O Santo Graal dos comunistas foi a URSS e seu sistema de “repúblicas populares”. As insurreições na Hungria (1956), na Tchecoslováquia (1968) e na Polônia (1980) secaram o poço do encantamento. A queda do Muro de Berlim e a implosão da URSS quebraram o cálice sagrado. No último quarto de século, desorientados, os filhos do “socialismo real” empreendem a busca por um novo Graal. Como tantos outros, Tarso Genro encontrou-o na China (em “Uma perspectiva de esquerda para o Quinto Lugar”, artigo escrito numa língua estranha, longinquamente aparentada com o português). As suas elucubrações teóricas não têm interesse intelectual, mas merecem um exame político.
O governador do Rio Grande do Sul enxerga na experiência recente da China uma inspiração para a marcha do Brasil rumo ao estatuto de potência mundial. O que a China tem de especial? Um “sujeito político (Partido-Estado)” que “cria o mercado e suas relações”, num processo em que “estas relações novas recriam o sujeito (Partido-Estado), que será permanentemente outro”. É isso, explica-nos, que falta ao Brasil: um ente de poder capaz de reinventar a sociedade e guiar o povo até o futuro.
Décadas atrás, um tanto tristonhos, incontáveis socialistas deploravam o poder totalitário do Partido Comunista da URSS, mas o justificavam como um mal necessário pois, no fim das contas, aquele era o motor político da economia socialista. Genro, pelo contrário, não apela ao socialismo (uma “fantasia histórica”) para justificar o poder absoluto do Partido-Estado: basta-lhe um horizonte “chinês” de crescimento econômico e progresso social. E a democracia? A China triunfa graças a um “regime político não democrático para os nossos olhos”, ensina o líder petista, reproduzindo os argumentos oficiais do Partido Comunista Chinês, que justifica a tirania pela invocação ritual da cultura e da tradição.

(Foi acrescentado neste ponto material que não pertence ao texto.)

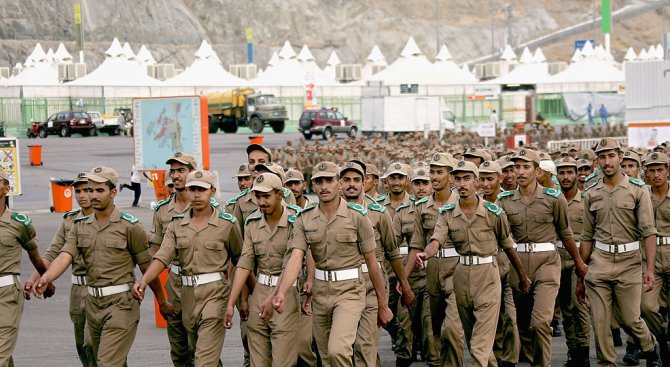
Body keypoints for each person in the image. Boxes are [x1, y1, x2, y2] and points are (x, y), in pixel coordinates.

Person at [34, 166, 173, 366]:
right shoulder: (79, 225)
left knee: (107, 362)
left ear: (113, 192)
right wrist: (46, 278)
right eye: (90, 190)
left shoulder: (130, 226)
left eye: (99, 190)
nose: (92, 195)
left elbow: (146, 265)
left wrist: (161, 301)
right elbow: (64, 256)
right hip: (92, 304)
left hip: (121, 304)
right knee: (94, 354)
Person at [271, 161, 392, 367]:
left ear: (339, 184)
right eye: (318, 181)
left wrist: (382, 304)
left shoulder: (357, 217)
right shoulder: (304, 219)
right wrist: (281, 292)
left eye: (329, 180)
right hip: (320, 293)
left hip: (350, 292)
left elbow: (373, 264)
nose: (324, 186)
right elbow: (296, 257)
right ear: (312, 185)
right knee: (326, 357)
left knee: (338, 351)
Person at [418, 160, 530, 367]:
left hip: (487, 275)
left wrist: (522, 276)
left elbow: (508, 245)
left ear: (477, 182)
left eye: (467, 178)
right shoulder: (447, 213)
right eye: (458, 179)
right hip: (461, 276)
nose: (462, 184)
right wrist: (426, 254)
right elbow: (437, 240)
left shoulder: (493, 213)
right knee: (477, 345)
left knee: (479, 347)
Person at [134, 170, 243, 366]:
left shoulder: (227, 224)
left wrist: (241, 300)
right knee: (196, 353)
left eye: (202, 189)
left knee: (203, 360)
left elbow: (241, 261)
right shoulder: (176, 225)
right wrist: (143, 281)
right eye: (192, 189)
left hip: (215, 293)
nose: (197, 194)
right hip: (187, 294)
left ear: (212, 191)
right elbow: (162, 257)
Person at [497, 148, 587, 367]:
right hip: (517, 264)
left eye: (526, 167)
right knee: (523, 323)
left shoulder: (553, 199)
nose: (520, 172)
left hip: (546, 262)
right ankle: (531, 360)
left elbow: (566, 234)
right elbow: (499, 236)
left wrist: (579, 263)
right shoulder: (505, 201)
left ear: (537, 171)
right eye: (516, 167)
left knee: (540, 323)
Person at [577, 137, 660, 366]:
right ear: (597, 161)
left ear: (620, 157)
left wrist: (649, 269)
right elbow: (586, 235)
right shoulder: (592, 193)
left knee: (630, 319)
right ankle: (607, 363)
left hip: (630, 262)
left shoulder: (637, 191)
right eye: (602, 157)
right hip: (600, 262)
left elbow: (648, 232)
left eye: (611, 156)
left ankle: (650, 346)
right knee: (601, 323)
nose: (607, 161)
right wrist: (581, 274)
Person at [337, 161, 414, 367]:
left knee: (364, 346)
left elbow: (392, 253)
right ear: (339, 184)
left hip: (372, 286)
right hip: (342, 288)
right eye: (346, 180)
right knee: (346, 347)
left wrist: (405, 287)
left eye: (356, 180)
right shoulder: (330, 213)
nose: (351, 185)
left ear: (365, 183)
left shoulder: (379, 213)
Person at [225, 172, 301, 366]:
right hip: (259, 292)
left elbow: (292, 261)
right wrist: (230, 303)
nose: (261, 201)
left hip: (286, 294)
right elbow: (245, 263)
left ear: (280, 194)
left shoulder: (296, 221)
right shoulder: (252, 223)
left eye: (266, 196)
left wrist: (275, 295)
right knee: (257, 360)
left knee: (282, 361)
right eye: (257, 196)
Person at [26, 172, 95, 366]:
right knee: (82, 345)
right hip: (78, 290)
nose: (81, 195)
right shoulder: (69, 220)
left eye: (87, 190)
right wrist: (35, 279)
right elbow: (53, 252)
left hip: (101, 287)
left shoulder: (106, 219)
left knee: (94, 344)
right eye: (78, 191)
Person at [404, 152, 465, 367]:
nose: (435, 177)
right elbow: (416, 245)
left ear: (450, 175)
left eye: (440, 172)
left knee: (452, 329)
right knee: (433, 331)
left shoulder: (463, 202)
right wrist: (405, 280)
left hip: (458, 270)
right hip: (432, 271)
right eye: (433, 172)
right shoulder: (422, 206)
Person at [150, 152, 199, 367]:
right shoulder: (162, 211)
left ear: (193, 173)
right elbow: (155, 250)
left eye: (181, 170)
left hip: (202, 285)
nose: (176, 176)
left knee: (202, 351)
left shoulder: (209, 207)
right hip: (175, 283)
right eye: (173, 171)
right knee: (179, 352)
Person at [0, 169, 48, 366]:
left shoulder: (19, 224)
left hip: (7, 294)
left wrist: (46, 279)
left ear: (6, 188)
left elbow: (35, 257)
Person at [394, 167, 440, 366]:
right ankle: (404, 357)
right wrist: (403, 280)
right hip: (411, 275)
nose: (421, 188)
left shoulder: (445, 210)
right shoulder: (403, 212)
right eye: (417, 183)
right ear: (409, 184)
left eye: (425, 183)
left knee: (431, 328)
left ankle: (433, 359)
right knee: (404, 324)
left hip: (434, 274)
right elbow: (392, 243)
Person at [480, 161, 521, 367]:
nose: (486, 184)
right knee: (491, 318)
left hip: (508, 266)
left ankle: (511, 357)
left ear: (500, 178)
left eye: (490, 179)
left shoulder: (510, 200)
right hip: (487, 269)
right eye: (483, 179)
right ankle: (494, 355)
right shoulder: (475, 203)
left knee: (510, 316)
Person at [555, 157, 591, 366]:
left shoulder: (586, 200)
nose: (566, 177)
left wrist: (585, 263)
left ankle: (584, 354)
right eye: (562, 173)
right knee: (566, 311)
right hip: (558, 260)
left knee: (580, 308)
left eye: (570, 172)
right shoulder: (553, 199)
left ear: (577, 175)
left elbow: (591, 234)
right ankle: (573, 351)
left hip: (581, 259)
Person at [641, 152, 670, 365]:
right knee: (646, 307)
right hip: (650, 257)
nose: (656, 174)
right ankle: (662, 338)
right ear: (646, 173)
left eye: (660, 169)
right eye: (652, 170)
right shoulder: (642, 196)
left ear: (667, 171)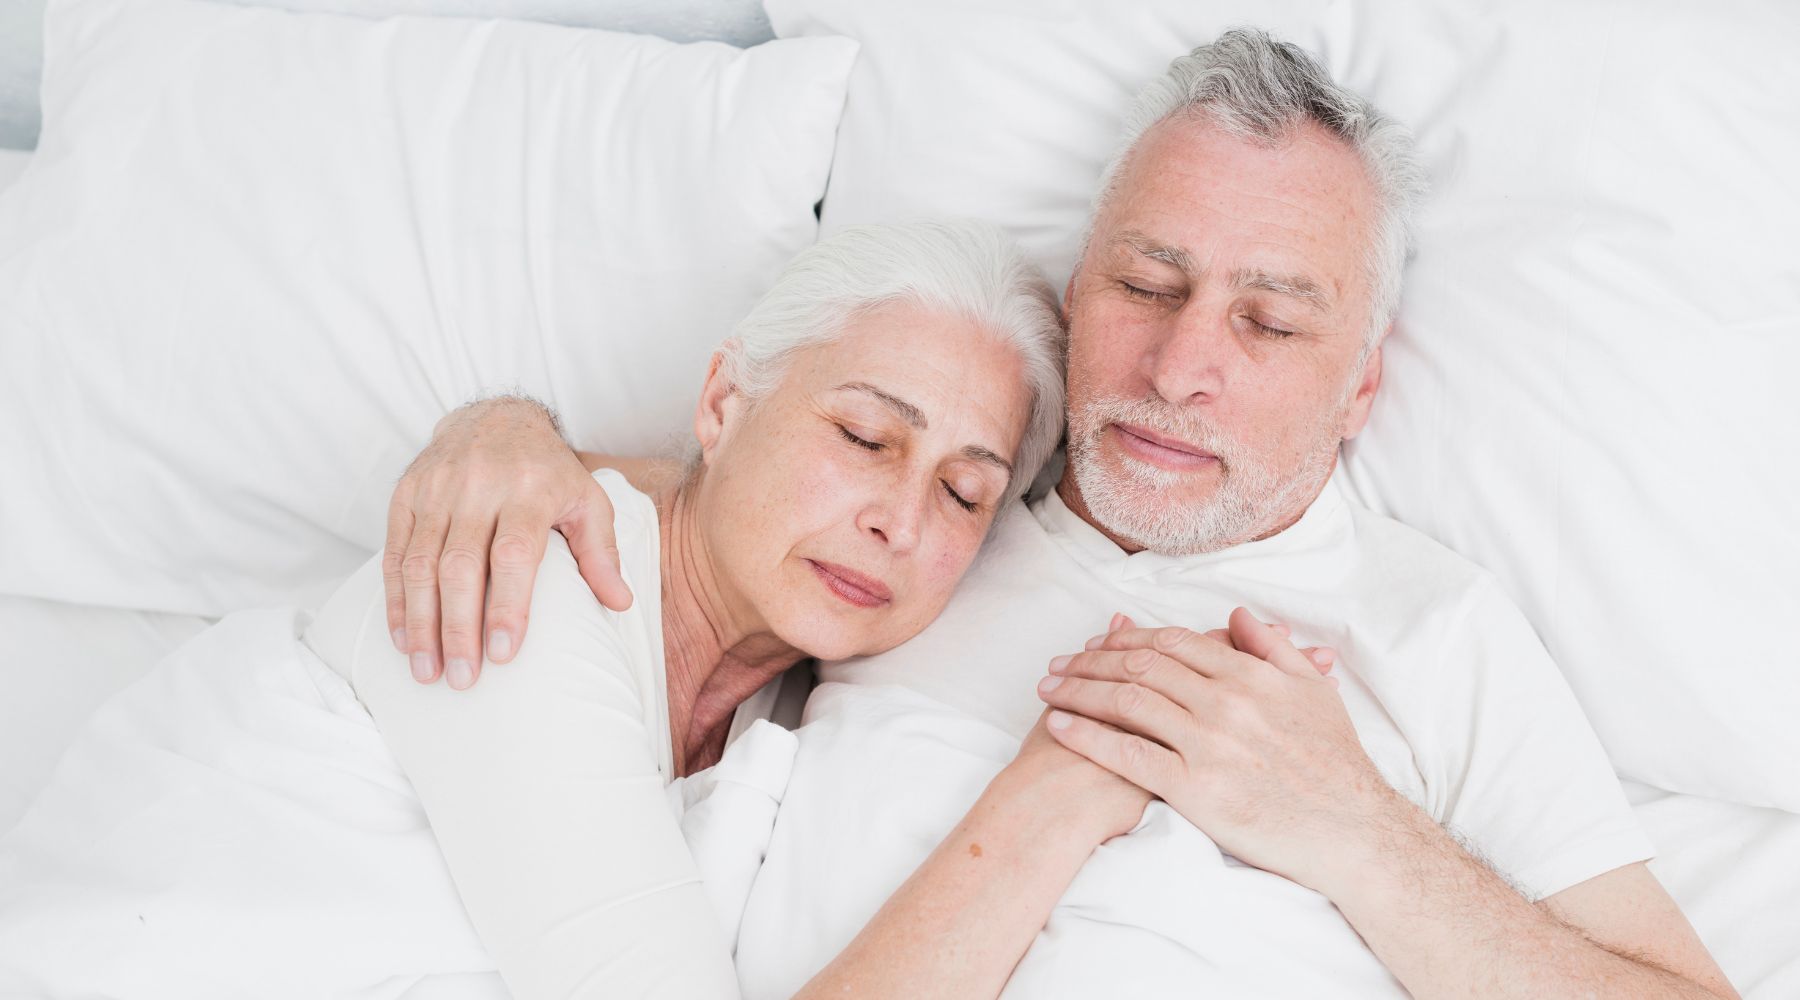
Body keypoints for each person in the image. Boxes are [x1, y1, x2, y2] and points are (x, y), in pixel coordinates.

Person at [387, 30, 1738, 999]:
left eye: (1269, 319)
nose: (1178, 364)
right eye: (1147, 285)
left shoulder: (1437, 634)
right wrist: (503, 434)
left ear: (1362, 388)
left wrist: (1357, 832)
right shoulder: (923, 540)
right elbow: (715, 506)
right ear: (1076, 295)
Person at [310, 218, 1069, 996]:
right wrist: (1064, 789)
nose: (902, 525)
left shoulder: (798, 710)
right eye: (864, 436)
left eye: (962, 492)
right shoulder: (520, 584)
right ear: (722, 404)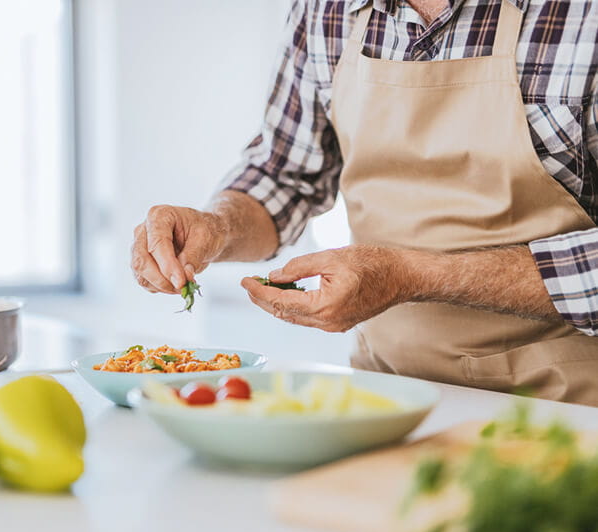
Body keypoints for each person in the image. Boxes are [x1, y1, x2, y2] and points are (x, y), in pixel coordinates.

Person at [130, 0, 598, 404]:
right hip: (385, 396)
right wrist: (217, 227)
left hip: (564, 405)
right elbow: (284, 174)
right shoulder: (325, 9)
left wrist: (409, 275)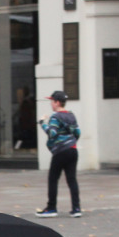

Democracia é o regime no qual governantes não podem tudo –e aí está o problema do Brasil, na opinião dele
A democracia é o regime no qual os governantes não podem tudo –e aí está o problema do Brasil, na opinião de Genro. Na sua descrição, o “mercado” malvado sabota a redução dos juros, a abominável “grande imprensa” bloqueia o aumento do IPTU e os demoníacos “cronistas no neoliberalismo abrigados na grande mídia” manipulam a opinião pública. A expressão política de opiniões conflitantes e interesses divergentes que nos acostumamos a chamar de democracia representa, aos olhos de Genro, uma intolerável balbúrdia. É preciso, para libertar a “utopia concreta presa com âncoras pesadas no fundo real da sociedade capitalista”, instaurar uma ordem nova na qual o sujeito da História (o “Partido-Estado”) possa conduzir a nação até o futuro redentor.
O “levantar âncoras”, propõe Genro, encontra-se na convocação de “uma nova Assembleia Nacional Constituinte no bojo de um amplo movimento político inspirado pelas jornadas de junho”, mas “com partidos à frente”. Esqueça, por um momento, que as “jornadas de junho” não seriam as “jornadas de junho” se tivessem “partidos à frente”. Nosso pequeno, mas esperançoso, pretendente a Duce sonha com uma “marcha sobre Brasília” liderada pelo partido que exerce o poder.
“Penso que as esquerdas no país devem abordar programaticamente estas novas exigências para o futuro, já neste processo eleitoral”. Genro sabe perfeitamente que sua “utopia concreta” terá impacto nulo sobre a campanha de Dilma, que continuará focada em firmar alianças com o PMDB, o PP e o PSD, renovar os compromissos com as altas finanças e reforçar a parceria com os “movimentos sociais” estatizados. O vinho de seu cálice sagrado destina-se, exclusivamente, ao consumo interno do PT e de sua área de influência militante: é um antídoto ideológico contra as imprecações lançadas por correntes esquerdistas inquietas com o “giro à direita” do lulismo. Mas serve, ainda, para iluminar o lado escuro da alma do partido que nos governa.